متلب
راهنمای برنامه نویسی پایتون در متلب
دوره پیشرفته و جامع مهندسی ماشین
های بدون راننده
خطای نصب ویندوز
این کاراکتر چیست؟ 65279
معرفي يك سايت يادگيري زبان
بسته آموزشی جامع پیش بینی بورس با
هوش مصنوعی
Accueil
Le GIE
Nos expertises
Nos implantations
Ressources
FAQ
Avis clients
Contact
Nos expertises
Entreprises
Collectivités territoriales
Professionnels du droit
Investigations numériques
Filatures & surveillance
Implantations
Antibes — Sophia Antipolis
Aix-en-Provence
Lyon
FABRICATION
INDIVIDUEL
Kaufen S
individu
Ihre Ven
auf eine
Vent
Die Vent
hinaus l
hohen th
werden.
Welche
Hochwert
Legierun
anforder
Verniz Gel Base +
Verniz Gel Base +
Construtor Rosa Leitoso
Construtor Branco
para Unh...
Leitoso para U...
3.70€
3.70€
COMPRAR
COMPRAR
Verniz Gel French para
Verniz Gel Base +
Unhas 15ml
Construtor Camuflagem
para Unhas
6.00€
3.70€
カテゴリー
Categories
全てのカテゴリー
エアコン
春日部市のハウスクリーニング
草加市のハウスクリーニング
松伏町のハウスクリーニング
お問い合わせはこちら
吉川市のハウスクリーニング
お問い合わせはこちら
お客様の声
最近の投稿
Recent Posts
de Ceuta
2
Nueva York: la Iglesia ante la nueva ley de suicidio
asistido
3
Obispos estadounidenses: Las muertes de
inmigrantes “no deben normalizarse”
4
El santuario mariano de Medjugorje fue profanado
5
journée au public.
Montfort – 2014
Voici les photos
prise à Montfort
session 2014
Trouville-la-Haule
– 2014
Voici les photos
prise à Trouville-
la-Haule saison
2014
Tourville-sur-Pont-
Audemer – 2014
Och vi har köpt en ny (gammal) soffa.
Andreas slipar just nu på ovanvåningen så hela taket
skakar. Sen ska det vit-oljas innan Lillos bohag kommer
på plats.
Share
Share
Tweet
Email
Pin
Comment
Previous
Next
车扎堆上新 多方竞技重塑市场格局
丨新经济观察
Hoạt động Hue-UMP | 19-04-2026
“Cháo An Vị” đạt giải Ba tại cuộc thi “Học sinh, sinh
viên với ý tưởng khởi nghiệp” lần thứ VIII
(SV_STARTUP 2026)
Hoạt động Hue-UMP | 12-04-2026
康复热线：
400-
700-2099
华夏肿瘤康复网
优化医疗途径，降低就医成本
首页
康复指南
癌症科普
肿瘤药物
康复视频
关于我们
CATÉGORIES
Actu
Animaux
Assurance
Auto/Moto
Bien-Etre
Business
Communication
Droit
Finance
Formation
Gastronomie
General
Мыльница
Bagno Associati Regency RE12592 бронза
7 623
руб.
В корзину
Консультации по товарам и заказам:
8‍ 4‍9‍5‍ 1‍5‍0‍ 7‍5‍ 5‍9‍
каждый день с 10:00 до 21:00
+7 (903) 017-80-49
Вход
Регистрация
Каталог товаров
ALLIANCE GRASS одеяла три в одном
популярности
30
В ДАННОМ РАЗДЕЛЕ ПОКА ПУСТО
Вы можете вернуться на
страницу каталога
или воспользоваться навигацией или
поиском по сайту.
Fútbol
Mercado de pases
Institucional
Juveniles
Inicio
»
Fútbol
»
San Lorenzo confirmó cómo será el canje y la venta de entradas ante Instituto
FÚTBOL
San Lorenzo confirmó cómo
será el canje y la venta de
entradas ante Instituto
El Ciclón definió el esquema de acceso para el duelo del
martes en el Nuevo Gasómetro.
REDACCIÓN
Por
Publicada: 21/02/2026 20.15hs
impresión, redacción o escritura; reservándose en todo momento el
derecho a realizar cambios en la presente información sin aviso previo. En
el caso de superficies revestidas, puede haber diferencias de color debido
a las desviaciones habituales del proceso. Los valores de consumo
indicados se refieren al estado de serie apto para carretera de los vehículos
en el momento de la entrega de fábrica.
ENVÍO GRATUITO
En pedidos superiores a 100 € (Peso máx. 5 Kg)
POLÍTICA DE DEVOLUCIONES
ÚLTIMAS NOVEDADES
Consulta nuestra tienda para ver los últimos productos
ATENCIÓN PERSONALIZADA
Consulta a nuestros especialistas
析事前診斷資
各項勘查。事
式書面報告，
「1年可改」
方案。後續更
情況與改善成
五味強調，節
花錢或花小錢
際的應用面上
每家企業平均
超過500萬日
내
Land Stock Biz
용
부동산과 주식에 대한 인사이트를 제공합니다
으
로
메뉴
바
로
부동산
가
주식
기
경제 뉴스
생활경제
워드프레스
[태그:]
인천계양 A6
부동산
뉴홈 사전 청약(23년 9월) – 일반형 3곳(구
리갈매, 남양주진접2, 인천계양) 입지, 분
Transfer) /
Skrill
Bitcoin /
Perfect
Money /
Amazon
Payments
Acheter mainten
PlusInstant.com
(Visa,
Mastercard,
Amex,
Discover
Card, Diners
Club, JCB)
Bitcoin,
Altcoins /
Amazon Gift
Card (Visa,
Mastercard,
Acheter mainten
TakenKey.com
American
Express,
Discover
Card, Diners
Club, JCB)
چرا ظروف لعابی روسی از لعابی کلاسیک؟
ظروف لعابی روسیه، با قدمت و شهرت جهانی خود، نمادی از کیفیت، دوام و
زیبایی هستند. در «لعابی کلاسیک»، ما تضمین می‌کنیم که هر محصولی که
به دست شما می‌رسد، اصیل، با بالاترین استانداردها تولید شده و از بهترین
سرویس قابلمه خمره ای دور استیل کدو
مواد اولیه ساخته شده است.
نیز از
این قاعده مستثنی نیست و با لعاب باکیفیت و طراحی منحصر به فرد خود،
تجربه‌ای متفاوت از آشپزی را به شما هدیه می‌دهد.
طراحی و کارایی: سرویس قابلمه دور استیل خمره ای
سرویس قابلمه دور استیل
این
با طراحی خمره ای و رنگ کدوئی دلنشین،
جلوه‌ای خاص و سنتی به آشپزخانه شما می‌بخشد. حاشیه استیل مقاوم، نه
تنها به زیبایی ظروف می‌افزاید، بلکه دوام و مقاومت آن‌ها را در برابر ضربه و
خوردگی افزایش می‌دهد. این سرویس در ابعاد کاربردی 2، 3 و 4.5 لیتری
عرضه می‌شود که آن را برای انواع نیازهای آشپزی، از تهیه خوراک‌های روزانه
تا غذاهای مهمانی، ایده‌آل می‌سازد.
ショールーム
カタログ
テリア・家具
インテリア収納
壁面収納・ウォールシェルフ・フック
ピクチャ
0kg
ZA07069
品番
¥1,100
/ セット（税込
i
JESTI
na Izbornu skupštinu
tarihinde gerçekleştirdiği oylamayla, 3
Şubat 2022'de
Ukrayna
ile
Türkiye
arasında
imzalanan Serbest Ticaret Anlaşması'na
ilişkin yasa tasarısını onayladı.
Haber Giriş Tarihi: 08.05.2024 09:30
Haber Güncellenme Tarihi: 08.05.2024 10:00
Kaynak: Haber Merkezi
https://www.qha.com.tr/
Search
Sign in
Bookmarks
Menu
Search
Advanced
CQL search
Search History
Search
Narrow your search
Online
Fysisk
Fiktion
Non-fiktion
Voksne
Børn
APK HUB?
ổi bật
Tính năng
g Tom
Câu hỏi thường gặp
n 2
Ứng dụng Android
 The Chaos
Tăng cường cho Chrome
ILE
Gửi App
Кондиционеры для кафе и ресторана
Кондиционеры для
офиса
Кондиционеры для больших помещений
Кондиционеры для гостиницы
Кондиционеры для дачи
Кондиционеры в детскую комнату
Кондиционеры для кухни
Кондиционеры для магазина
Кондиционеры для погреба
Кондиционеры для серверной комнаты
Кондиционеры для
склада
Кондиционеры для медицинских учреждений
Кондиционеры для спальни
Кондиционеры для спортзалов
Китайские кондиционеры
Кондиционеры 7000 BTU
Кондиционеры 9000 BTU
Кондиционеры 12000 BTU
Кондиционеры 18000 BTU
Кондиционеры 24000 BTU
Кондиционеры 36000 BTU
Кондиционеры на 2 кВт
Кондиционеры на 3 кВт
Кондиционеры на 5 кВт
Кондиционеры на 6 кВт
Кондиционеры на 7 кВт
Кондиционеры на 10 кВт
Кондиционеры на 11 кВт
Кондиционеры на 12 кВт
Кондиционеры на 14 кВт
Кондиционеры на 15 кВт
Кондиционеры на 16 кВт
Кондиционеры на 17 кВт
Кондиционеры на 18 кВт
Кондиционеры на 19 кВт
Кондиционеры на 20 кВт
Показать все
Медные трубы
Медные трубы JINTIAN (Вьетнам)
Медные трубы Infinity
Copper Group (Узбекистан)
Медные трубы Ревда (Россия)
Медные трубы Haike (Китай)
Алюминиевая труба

# [Aim of the task]
Rewrite the listing from its first line up to and including the line with "Filatures & surveillance", replacing "Nos expertises" with "Nos services" and leaving everything else unchanged.

# [Reply]
متلب
راهنمای برنامه نویسی پایتون در متلب
دوره پیشرفته و جامع مهندسی ماشین
های بدون راننده
خطای نصب ویندوز
این کاراکتر چیست؟ 65279
معرفي يك سايت يادگيري زبان
بسته آموزشی جامع پیش بینی بورس با
هوش مصنوعی
Accueil
Le GIE
Nos services
Nos implantations
Ressources
FAQ
Avis clients
Contact
Nos services
Entreprises
Collectivités territoriales
Professionnels du droit
Investigations numériques
Filatures & surveillance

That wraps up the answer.